** Input for this task follows **

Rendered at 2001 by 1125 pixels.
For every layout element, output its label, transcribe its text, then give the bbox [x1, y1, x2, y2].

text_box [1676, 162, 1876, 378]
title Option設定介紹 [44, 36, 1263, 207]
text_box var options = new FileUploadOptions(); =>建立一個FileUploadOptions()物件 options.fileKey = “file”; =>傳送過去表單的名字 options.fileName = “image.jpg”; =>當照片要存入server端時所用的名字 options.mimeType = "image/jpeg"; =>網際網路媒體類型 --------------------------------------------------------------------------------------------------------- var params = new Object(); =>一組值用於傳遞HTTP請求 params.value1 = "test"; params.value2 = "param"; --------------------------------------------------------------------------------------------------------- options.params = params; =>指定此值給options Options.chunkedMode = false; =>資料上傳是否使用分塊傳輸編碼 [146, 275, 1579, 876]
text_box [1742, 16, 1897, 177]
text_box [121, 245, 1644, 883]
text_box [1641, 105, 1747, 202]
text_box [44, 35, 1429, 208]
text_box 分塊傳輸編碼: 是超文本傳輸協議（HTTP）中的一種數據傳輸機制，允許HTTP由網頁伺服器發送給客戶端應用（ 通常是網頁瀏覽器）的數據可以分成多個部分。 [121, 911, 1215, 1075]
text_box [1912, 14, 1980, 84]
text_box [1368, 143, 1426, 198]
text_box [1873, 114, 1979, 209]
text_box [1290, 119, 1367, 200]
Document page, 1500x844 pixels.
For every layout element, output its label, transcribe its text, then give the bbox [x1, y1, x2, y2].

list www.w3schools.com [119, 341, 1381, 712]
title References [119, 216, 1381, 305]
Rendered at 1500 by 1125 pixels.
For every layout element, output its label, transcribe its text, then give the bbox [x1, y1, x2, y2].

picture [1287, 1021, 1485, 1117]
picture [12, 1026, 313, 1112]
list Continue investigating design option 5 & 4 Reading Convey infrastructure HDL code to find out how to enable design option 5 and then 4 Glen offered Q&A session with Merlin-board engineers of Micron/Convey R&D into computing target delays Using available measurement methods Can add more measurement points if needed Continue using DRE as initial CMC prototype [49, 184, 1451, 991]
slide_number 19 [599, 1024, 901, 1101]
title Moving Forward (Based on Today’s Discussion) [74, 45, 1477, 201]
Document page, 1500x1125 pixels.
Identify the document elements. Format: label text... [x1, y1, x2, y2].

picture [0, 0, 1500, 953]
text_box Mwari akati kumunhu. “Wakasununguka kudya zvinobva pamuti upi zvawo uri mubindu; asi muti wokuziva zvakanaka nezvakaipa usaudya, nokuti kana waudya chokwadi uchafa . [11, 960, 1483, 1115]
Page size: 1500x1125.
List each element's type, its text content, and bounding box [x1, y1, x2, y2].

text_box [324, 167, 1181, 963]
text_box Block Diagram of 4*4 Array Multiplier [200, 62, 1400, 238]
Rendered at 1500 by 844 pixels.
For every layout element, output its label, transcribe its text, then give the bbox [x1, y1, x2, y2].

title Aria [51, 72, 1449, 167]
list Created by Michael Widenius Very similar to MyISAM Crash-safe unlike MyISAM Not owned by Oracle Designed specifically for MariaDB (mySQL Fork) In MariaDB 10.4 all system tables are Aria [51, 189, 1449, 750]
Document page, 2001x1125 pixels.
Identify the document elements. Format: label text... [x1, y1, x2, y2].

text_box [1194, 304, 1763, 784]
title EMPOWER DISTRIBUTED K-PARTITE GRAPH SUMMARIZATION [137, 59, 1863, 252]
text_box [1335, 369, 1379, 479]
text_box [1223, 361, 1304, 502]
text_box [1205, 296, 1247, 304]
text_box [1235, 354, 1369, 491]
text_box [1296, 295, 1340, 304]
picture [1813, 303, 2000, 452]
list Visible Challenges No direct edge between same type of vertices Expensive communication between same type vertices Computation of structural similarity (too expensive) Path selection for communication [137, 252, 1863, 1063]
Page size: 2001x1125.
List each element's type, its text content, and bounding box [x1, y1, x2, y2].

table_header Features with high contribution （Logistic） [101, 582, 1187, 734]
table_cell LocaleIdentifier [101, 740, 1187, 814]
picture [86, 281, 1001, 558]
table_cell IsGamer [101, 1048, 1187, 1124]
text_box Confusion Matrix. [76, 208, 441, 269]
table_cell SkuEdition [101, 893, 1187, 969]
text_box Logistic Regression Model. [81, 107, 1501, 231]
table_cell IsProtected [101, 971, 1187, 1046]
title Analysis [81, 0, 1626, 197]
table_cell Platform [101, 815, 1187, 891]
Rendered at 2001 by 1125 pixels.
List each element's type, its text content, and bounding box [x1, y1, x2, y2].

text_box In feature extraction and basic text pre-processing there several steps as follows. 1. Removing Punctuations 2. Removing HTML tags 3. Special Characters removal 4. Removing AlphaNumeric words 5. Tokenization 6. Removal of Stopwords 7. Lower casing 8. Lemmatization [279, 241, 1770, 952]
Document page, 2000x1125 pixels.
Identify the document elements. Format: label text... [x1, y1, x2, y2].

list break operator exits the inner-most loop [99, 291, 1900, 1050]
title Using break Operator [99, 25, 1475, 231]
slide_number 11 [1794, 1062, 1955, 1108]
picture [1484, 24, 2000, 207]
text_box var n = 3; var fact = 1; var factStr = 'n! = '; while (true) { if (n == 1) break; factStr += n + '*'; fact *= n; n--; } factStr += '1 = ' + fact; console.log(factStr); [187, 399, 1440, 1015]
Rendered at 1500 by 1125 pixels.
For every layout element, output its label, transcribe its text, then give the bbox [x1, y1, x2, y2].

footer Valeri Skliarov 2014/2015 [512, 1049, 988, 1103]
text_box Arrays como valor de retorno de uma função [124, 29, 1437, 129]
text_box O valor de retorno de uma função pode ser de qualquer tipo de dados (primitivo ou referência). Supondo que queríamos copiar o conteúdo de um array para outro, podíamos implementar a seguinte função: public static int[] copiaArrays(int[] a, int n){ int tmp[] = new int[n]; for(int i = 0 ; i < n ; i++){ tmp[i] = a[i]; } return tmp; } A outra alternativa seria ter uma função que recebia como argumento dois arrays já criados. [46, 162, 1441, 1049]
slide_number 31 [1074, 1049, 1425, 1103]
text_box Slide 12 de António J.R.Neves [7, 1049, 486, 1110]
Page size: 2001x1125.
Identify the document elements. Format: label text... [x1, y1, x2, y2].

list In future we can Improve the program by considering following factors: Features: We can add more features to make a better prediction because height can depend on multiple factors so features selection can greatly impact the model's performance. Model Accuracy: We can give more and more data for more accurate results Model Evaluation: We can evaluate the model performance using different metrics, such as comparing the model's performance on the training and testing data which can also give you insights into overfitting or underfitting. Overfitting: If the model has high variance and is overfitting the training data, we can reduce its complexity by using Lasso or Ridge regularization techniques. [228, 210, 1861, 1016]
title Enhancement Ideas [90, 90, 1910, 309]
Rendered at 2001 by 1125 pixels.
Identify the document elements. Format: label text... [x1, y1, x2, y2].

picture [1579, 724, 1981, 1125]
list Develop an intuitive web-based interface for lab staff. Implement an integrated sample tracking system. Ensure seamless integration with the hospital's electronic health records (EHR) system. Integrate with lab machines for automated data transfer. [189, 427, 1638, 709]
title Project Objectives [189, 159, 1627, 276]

** End of Input for this task **

Exercise aim
Set down all of the records shown above once more, exactly.

Written response
Rendered at 2001 by 1125 pixels.
For every layout element, output its label, transcribe its text, then give the bbox [x1, y1, x2, y2].

text_box [1676, 162, 1876, 378]
title Option設定介紹 [44, 36, 1263, 207]
text_box var options = new FileUploadOptions(); =>建立一個FileUploadOptions()物件 options.fileKey = “file”; =>傳送過去表單的名字 options.fileName = “image.jpg”; =>當照片要存入server端時所用的名字 options.mimeType = "image/jpeg"; =>網際網路媒體類型 --------------------------------------------------------------------------------------------------------- var params = new Object(); =>一組值用於傳遞HTTP請求 params.value1 = "test"; params.value2 = "param"; --------------------------------------------------------------------------------------------------------- options.params = params; =>指定此值給options Options.chunkedMode = false; =>資料上傳是否使用分塊傳輸編碼 [146, 275, 1579, 876]
text_box [1742, 16, 1897, 177]
text_box [121, 245, 1644, 883]
text_box [1641, 105, 1747, 202]
text_box [44, 35, 1429, 208]
text_box 分塊傳輸編碼: 是超文本傳輸協議（HTTP）中的一種數據傳輸機制，允許HTTP由網頁伺服器發送給客戶端應用（ 通常是網頁瀏覽器）的數據可以分成多個部分。 [121, 911, 1215, 1075]
text_box [1912, 14, 1980, 84]
text_box [1368, 143, 1426, 198]
text_box [1873, 114, 1979, 209]
text_box [1290, 119, 1367, 200]
Document page, 1500x844 pixels.
For every layout element, output its label, transcribe its text, then give the bbox [x1, y1, x2, y2].

list www.w3schools.com [119, 341, 1381, 712]
title References [119, 216, 1381, 305]
Rendered at 1500 by 1125 pixels.
For every layout element, output its label, transcribe its text, then give the bbox [x1, y1, x2, y2].

picture [1287, 1021, 1485, 1117]
picture [12, 1026, 313, 1112]
list Continue investigating design option 5 & 4 Reading Convey infrastructure HDL code to find out how to enable design option 5 and then 4 Glen offered Q&A session with Merlin-board engineers of Micron/Convey R&D into computing target delays Using available measurement methods Can add more measurement points if needed Continue using DRE as initial CMC prototype [49, 184, 1451, 991]
slide_number 19 [599, 1024, 901, 1101]
title Moving Forward (Based on Today’s Discussion) [74, 45, 1477, 201]
Document page, 1500x1125 pixels.
Identify the document elements. Format: label text... [x1, y1, x2, y2].

picture [0, 0, 1500, 953]
text_box Mwari akati kumunhu. “Wakasununguka kudya zvinobva pamuti upi zvawo uri mubindu; asi muti wokuziva zvakanaka nezvakaipa usaudya, nokuti kana waudya chokwadi uchafa . [11, 960, 1483, 1115]
Page size: 1500x1125.
List each element's type, its text content, and bounding box [x1, y1, x2, y2].

text_box [324, 167, 1181, 963]
text_box Block Diagram of 4*4 Array Multiplier [200, 62, 1400, 238]
Rendered at 1500 by 844 pixels.
For every layout element, output its label, transcribe its text, then give the bbox [x1, y1, x2, y2].

title Aria [51, 72, 1449, 167]
list Created by Michael Widenius Very similar to MyISAM Crash-safe unlike MyISAM Not owned by Oracle Designed specifically for MariaDB (mySQL Fork) In MariaDB 10.4 all system tables are Aria [51, 189, 1449, 750]
Document page, 2001x1125 pixels.
Identify the document elements. Format: label text... [x1, y1, x2, y2].

text_box [1194, 304, 1763, 784]
title EMPOWER DISTRIBUTED K-PARTITE GRAPH SUMMARIZATION [137, 59, 1863, 252]
text_box [1335, 369, 1379, 479]
text_box [1223, 361, 1304, 502]
text_box [1205, 296, 1247, 304]
text_box [1235, 354, 1369, 491]
text_box [1296, 295, 1340, 304]
picture [1813, 303, 2000, 452]
list Visible Challenges No direct edge between same type of vertices Expensive communication between same type vertices Computation of structural similarity (too expensive) Path selection for communication [137, 252, 1863, 1063]
Page size: 2001x1125.
List each element's type, its text content, and bounding box [x1, y1, x2, y2].

table_header Features with high contribution （Logistic） [101, 582, 1187, 734]
table_cell LocaleIdentifier [101, 740, 1187, 814]
picture [86, 281, 1001, 558]
table_cell IsGamer [101, 1048, 1187, 1124]
text_box Confusion Matrix. [76, 208, 441, 269]
table_cell SkuEdition [101, 893, 1187, 969]
text_box Logistic Regression Model. [81, 107, 1501, 231]
table_cell IsProtected [101, 971, 1187, 1046]
title Analysis [81, 0, 1626, 197]
table_cell Platform [101, 815, 1187, 891]
Rendered at 2001 by 1125 pixels.
List each element's type, its text content, and bounding box [x1, y1, x2, y2].

text_box In feature extraction and basic text pre-processing there several steps as follows. 1. Removing Punctuations 2. Removing HTML tags 3. Special Characters removal 4. Removing AlphaNumeric words 5. Tokenization 6. Removal of Stopwords 7. Lower casing 8. Lemmatization [279, 241, 1770, 952]
Document page, 2000x1125 pixels.
Identify the document elements. Format: label text... [x1, y1, x2, y2].

list break operator exits the inner-most loop [99, 291, 1900, 1050]
title Using break Operator [99, 25, 1475, 231]
slide_number 11 [1794, 1062, 1955, 1108]
picture [1484, 24, 2000, 207]
text_box var n = 3; var fact = 1; var factStr = 'n! = '; while (true) { if (n == 1) break; factStr += n + '*'; fact *= n; n--; } factStr += '1 = ' + fact; console.log(factStr); [187, 399, 1440, 1015]
Rendered at 1500 by 1125 pixels.
For every layout element, output its label, transcribe its text, then give the bbox [x1, y1, x2, y2].

footer Valeri Skliarov 2014/2015 [512, 1049, 988, 1103]
text_box Arrays como valor de retorno de uma função [124, 29, 1437, 129]
text_box O valor de retorno de uma função pode ser de qualquer tipo de dados (primitivo ou referência). Supondo que queríamos copiar o conteúdo de um array para outro, podíamos implementar a seguinte função: public static int[] copiaArrays(int[] a, int n){ int tmp[] = new int[n]; for(int i = 0 ; i < n ; i++){ tmp[i] = a[i]; } return tmp; } A outra alternativa seria ter uma função que recebia como argumento dois arrays já criados. [46, 162, 1441, 1049]
slide_number 31 [1074, 1049, 1425, 1103]
text_box Slide 12 de António J.R.Neves [7, 1049, 486, 1110]
Page size: 2001x1125.
Identify the document elements. Format: label text... [x1, y1, x2, y2].

list In future we can Improve the program by considering following factors: Features: We can add more features to make a better prediction because height can depend on multiple factors so features selection can greatly impact the model's performance. Model Accuracy: We can give more and more data for more accurate results Model Evaluation: We can evaluate the model performance using different metrics, such as comparing the model's performance on the training and testing data which can also give you insights into overfitting or underfitting. Overfitting: If the model has high variance and is overfitting the training data, we can reduce its complexity by using Lasso or Ridge regularization techniques. [228, 210, 1861, 1016]
title Enhancement Ideas [90, 90, 1910, 309]
Rendered at 2001 by 1125 pixels.
Identify the document elements. Format: label text... [x1, y1, x2, y2].

picture [1579, 724, 1981, 1125]
list Develop an intuitive web-based interface for lab staff. Implement an integrated sample tracking system. Ensure seamless integration with the hospital's electronic health records (EHR) system. Integrate with lab machines for automated data transfer. [189, 427, 1638, 709]
title Project Objectives [189, 159, 1627, 276]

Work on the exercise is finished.